Updated: 10 AM August 17: SoChristopher Cantwell — the man you see in the Vice documentary above marching through Charlottesville, openly speaking to his hatred of blacks and Jews and ‘commies’, speaking of going to the gym to prepare himself for violence, showing off the many guns he has secreted about his person and in his bag, promising that the violence will get worse?

He learnt that the Charlottesville police were looking for him. He blubbered his angst on video. Here it is:

That is the thing with bigots — they are cowards who buckle when they realize there are consequences to their hateful actions. And that in turn is why it is important to call them out: important for the media to report their actions; important for those in power to unequivocally condemn them; important for the law and order machinery to take immediate action.

4 thoughts on “The scariest thing you will see today

  1. Pingback: Media Matters: Culpable Homicide edition | Smoke Signals

  2. Charlottesville fits into a disturbing cycle. Beginning with protests at Donald Trump’s campaign rallies last year, continuing through and beyond the inauguration, the far left has met the violent rhetoric of the alt-right by glorifying political violence. As example, refer to how the despicable alt-right ringleader Richard Spencer was punched in the face on inauguration day (

    Punching Nazis in the public square might make the left feel good but it also puts us a half-step closer to accepting that it’s all right to run down the Nazi-punchers in the public square. When both sides see their identities as collectives, rather than as individuals, it makes it easier, perhaps, for members to justify ever-increasing levels of violence against their opponents. Ultimately though, individuals are responsible for their actions, and whoever was driving that car is responsible for the carnage he caused, and he should be held criminally accountable.

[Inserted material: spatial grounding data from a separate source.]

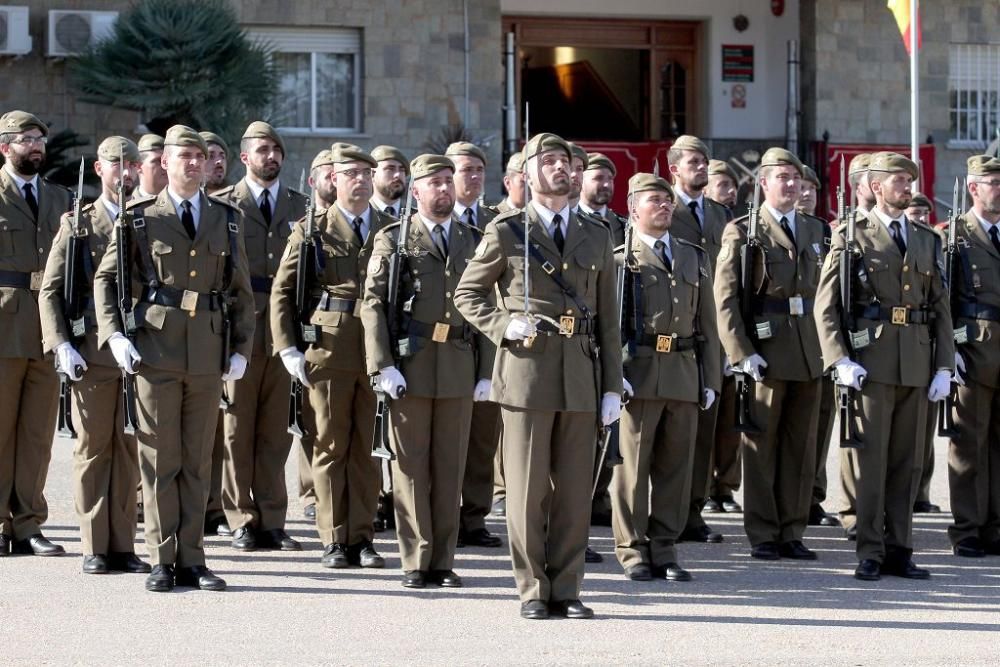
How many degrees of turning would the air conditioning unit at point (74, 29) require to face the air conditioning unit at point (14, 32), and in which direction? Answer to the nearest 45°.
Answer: approximately 90° to its right

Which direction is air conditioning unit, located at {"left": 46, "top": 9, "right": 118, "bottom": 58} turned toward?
toward the camera

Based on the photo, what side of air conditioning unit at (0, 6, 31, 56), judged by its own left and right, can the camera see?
front

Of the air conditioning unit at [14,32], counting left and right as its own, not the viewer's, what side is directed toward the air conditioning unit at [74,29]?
left

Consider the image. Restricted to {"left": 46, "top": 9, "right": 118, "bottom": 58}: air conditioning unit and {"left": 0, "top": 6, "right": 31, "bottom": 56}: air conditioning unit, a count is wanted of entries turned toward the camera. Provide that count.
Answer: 2

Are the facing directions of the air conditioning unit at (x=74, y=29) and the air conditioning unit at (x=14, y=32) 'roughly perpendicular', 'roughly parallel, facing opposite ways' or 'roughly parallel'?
roughly parallel
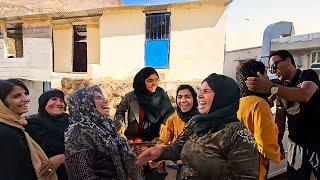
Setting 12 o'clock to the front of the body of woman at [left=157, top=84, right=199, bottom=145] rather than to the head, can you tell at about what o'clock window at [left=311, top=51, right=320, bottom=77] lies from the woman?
The window is roughly at 7 o'clock from the woman.

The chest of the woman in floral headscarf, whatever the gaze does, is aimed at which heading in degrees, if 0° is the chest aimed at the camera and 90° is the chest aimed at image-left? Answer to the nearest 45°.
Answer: approximately 270°

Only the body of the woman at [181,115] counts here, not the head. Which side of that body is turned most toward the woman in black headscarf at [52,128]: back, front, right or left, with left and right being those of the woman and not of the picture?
right

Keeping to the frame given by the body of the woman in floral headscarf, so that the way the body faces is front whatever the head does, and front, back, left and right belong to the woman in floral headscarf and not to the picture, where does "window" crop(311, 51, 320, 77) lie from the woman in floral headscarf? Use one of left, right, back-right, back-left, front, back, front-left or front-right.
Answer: front-left

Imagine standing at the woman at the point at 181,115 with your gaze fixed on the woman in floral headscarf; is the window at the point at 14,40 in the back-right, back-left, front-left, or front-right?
back-right

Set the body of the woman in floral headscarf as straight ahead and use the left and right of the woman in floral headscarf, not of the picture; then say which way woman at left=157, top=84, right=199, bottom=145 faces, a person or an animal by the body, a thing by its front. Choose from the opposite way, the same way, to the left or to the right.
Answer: to the right

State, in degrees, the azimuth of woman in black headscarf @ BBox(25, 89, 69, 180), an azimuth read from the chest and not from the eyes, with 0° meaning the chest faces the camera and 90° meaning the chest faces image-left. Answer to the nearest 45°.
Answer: approximately 315°

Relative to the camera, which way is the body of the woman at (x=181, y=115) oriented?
toward the camera

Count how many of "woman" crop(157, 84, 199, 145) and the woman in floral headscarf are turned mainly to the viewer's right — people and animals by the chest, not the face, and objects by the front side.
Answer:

    This is a shocking event with violence perpetrated by human beings with some truly vile views, but the question is what should we do about it? How can we bring an end to the rage and give these “fringe” elements a reason to explore the more effective option of non-violent civil resistance? Certainly, shutting down their right to free-speech is not a good option (for whatever reason we use to shut-down their speech can later be used to shut-down ours), and engaging them in debate might be more civil, but it’s doubtful to change any hearts that are so maliciously set.

    In this post, you mention engaging the “fringe”, rather than dismissing them, and I agree. But, how would one go about doing that, when the hatred is so deeply set in the psyche?

    As always, I thoroughly enjoy your posts and look forward to a future blog post that will ruminate on how to solve this.

    • Sorry, Burzin, did not see this earlier. A couple of points, quickly: I agree that punching people, no matter how vile you find their beliefs, is not a solution. Nor is restricting their FoE, for precisely the reason you state. The quote attributed to Voltaire is still the best explanation of FoS that I have ever read: I disagree with what you say, but I will defend to the death your right to say it.

      So, no, not even remotely agreeing with either of those acts. Which leaves what? The one tool that has always been valid: to show, repeatedly, to the “fringe” that the vast majority does not share their lunacy or subscribe to it; that rational people far outnumber the fringe; that they may be noisy, but they are a tiny minority. You do that by taking to the streets.

      One lesson out of Boston: In the wake of that event, 36 planned Unite The Right demonstrations were canceled. For obvious reasons — no movement, including Unite the Right, can afford to publicly be shown up as a fringe.

      Our problem is that not enough of us take to the streets — in fact, we spend more time and effort questioning the motivations of those who do. Which is the real pity.

  3. The observation on Elle Reeve is spot on. She looks like she is directing this & there seems to be no emotions on her face, even when people are dying. I think she mentioned that with a smile or smirk on her face. Wow. Respect.